Carcere, suor Emma Zordan: l’indifferenza verso i detenuti è un male curabile
Roberta Barbi – Città del Vaticano
Virus, chiusura, odio, vuoto, ferita, depressione, arma malvagia, non-azione: sono queste le definizioni di indifferenza che rimbalzano tra le pagine della nuova fatica letteraria, dal titolo “Ristretti nell’indifferenza – testimonianze dentro e fuori il carcere”, che ha dato alle stampe suor Emma Zordan, religiosa delle Adoratrici del Sangue di Cristo e volontaria da anni nell’istituto romano di Rebibbia. Edito da Iacobelli, con la prefazione del cardinale Matteo Maria Zuppi, presidente della CEI, il libro vede i contributi proprio di quei “ristretti nell’indifferenza” che danno il titolo all’opera, spesso ignorati sono anche nella realtà.
“Se avrete la pazienza di leggere il libro vi accorgerete di quanto grande è il male creato dall’indifferenza”, esordisce con Pope suor Emma, ancora timida dopo quasi due lustri passati dietro le sbarre accanto agli ospiti del carcere romano di Rebibbia, ma che quando si parla di loro s’infuoca: “L’indifferenza ferisce il detenuto perché crea distacco, solitudine, abbandono – spiega – è la dignità della persona a esserne compromessa, distrutta, annullata, senza un minimo di compassione, pietà, di misericordia”.
L’indifferenza è l’opposto della misericordia, parola di don Benzi
Nel suo contributo al volume, che è stato presentato qualche giorno fa nella Biblioteca comunale di Cisterna di Latina Adriana Marsella alla presenza anche dell’ex garante dei diritti delle persone private della libertà personale di Roma Capitale, Gabriella Stramaccioni, e del giornalista Roberto Monteforte, suor Emma Zordan cita questa frase di don Oreste Benzi che interpreta come un errore alimentare il sentimento di vendetta verso chi ha commesso un reato, che per alcuni “non è che un naturale modo di crescere”. L’uomo, infatti, non va mai identificato con il proprio reato, perché l’uomo è molto di più: “Mi sentirei di proporre un modello in cui i detenuti si sentano trattati da uomini, da persone sul modello di Gesù che è venuto non per i sedicenti giusti – dice ancora suor Emma – ma per i peccatori bisognosi di perdono e di misericordia”.
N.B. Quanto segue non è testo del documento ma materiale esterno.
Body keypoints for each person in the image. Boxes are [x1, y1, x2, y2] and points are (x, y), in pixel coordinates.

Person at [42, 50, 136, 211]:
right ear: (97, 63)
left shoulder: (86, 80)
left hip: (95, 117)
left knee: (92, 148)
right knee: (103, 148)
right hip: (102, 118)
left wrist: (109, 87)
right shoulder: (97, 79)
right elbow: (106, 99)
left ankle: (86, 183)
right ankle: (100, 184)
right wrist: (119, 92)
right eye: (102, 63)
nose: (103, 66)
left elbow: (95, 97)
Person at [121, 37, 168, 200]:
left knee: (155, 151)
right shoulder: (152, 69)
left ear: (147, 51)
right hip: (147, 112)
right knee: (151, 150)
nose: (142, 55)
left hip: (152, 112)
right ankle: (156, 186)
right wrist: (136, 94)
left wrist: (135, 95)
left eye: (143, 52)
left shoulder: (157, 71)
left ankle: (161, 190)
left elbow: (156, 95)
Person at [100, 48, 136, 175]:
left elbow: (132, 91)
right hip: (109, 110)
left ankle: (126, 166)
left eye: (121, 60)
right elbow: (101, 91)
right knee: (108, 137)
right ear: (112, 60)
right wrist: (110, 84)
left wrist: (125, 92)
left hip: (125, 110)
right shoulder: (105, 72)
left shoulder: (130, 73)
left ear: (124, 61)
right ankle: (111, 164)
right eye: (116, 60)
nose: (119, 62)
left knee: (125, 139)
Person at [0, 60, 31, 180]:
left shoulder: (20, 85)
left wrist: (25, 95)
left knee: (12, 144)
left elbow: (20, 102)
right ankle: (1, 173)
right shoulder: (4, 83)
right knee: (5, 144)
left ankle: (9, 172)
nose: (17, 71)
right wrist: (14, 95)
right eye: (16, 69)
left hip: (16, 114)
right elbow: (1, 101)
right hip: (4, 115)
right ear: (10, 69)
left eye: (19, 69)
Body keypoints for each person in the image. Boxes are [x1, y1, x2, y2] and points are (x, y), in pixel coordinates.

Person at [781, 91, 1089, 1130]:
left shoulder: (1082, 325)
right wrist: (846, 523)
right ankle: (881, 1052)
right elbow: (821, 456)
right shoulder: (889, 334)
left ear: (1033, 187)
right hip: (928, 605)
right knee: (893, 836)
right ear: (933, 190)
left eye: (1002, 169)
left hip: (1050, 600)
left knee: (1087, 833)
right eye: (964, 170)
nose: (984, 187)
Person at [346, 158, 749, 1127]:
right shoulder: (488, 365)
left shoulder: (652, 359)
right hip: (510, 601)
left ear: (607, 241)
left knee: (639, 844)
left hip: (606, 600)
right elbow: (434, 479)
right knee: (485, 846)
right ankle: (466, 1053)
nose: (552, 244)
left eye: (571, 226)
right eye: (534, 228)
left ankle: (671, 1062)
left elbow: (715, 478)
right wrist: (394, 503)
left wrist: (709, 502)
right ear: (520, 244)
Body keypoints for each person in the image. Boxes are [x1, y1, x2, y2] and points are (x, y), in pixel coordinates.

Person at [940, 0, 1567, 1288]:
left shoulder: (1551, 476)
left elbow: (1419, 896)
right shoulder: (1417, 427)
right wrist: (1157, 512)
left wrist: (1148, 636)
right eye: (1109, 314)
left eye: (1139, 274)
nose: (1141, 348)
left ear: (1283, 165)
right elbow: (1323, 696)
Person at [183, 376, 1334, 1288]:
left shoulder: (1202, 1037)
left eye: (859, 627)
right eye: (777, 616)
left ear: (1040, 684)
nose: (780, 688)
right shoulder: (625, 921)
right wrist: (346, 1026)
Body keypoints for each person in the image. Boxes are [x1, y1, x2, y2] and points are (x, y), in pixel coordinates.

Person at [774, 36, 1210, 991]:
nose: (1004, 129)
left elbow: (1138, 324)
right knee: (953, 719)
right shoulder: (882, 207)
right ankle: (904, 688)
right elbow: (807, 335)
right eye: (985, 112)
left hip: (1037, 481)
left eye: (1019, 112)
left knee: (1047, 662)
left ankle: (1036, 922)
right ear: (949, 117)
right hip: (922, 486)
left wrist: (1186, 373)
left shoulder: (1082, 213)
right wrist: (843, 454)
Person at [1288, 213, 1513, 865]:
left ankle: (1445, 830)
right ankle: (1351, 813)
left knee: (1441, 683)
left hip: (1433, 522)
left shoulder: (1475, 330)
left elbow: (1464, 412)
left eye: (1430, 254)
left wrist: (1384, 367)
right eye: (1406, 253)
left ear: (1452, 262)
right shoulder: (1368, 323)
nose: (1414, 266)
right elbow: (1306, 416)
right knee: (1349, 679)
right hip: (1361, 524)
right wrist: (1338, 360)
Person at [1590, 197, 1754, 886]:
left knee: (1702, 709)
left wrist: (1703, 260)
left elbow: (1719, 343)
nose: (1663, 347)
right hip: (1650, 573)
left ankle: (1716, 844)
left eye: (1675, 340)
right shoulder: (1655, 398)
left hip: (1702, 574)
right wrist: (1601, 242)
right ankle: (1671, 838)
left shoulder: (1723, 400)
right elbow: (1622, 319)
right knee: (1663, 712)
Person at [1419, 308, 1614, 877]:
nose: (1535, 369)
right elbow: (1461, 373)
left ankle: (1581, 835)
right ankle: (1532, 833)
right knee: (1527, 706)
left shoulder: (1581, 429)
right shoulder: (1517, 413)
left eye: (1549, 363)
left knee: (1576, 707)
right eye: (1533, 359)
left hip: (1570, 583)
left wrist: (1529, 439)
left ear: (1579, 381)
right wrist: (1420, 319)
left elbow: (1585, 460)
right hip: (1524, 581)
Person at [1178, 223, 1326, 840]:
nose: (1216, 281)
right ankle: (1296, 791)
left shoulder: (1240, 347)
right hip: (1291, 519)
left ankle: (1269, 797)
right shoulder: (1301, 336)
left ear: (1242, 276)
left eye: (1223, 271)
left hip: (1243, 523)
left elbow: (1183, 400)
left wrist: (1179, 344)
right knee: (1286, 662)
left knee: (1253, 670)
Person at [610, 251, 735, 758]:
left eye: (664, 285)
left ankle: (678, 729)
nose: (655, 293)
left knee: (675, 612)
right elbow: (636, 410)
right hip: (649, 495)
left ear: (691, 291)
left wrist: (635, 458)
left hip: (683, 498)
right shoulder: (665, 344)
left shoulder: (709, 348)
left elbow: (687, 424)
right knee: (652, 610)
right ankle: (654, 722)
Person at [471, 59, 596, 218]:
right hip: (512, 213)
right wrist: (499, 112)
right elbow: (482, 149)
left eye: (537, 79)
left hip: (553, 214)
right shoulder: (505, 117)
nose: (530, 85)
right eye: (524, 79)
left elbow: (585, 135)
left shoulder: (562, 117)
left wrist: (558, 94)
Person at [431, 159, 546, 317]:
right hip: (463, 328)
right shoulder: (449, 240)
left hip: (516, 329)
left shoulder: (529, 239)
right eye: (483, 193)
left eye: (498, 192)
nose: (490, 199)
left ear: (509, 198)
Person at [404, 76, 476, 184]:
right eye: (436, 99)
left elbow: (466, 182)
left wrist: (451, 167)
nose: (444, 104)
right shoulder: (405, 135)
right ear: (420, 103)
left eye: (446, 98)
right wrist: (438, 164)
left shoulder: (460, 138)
Zuppi: l’indifferenza è una doppia condanna
Quando si è indifferente verso qualcuno non si è fatto magari niente di male, ma soprattutto non si è fatto niente di bene, spiega invece il cardinale Zuppi illustrando la sua idea di indifferenza nella prefazione che arricchisce il volume. L’indifferenza condanna certamente chi ha bisogno di attenzione, afferma il porporato, ma al tempo stesso e forse anche di più condanna chi la pratica nei confronti dell’altro. “Sono pienamente d’accordo con il cardinale Zuppi – prosegue suor Emma – l’indifferenza è prima di tutto un peccato sociale, una malattia. Semina sconforto, violenza, disillusione, odio. Riguarda tutti, condanna chi ha bisogno ma anche chi la esercita”. Al contrario, invece, è necessario “umanizzare il più possibile il pianeta carcere per favorire il cambiamento della persona, perché ripari quello che si è rotto con il reato commesso, sostenendo il percorso personale di recupero e di redenzione di ciascuno”.
Nel detenuto c’è gran fiducia nell’amore di Dio
C’è una luce in fondo a queste pagine di testimonianze crude, a volte disperate, segno che l’indifferenza è un male da cui si può guarire: i ristretti ne individuano la cura nel bene, nell’amore, nella sensibilità verso gli altri. “Sono convinti che solo l’amore fa vivere, quello della famiglia innanzitutto – testimonia suor Emma – solo la forza dell’amore vince l’indifferenza e fa la differenza. Nei detenuti c’è una grande fiducia nell’amore di Dio cui si aggrappano per non disperare”. Infine quella istituzionale, forse la più terribile delle forme di indifferenza perché non affonda le proprie radici solo nel pregiudizio, che si può sconfiggere. Negli anni, infatti, in carcere sono diminuiti gli educatori, gli psicologi hanno sempre meno tempo da dedicare a ogni ristretto e calano anche le possibilità di formazione e le occasioni lavorative: “L’indifferenza verso queste cose fa capire che il carcere ha perso la sua funzione originale, cioè rieducativa e riabilitativa – conclude suor Emma – da qui la recidiva tanto biasimata, ma allora chi ha davvero perso è lo Stato”. Se il detenuto resta lo stesso, tutti abbiamo perso, ha perso la società che non sarà mai sicura, perché alle persone che commettono reati “va tolto il diritto alla libertà, ma non la dignità”. Quella mai.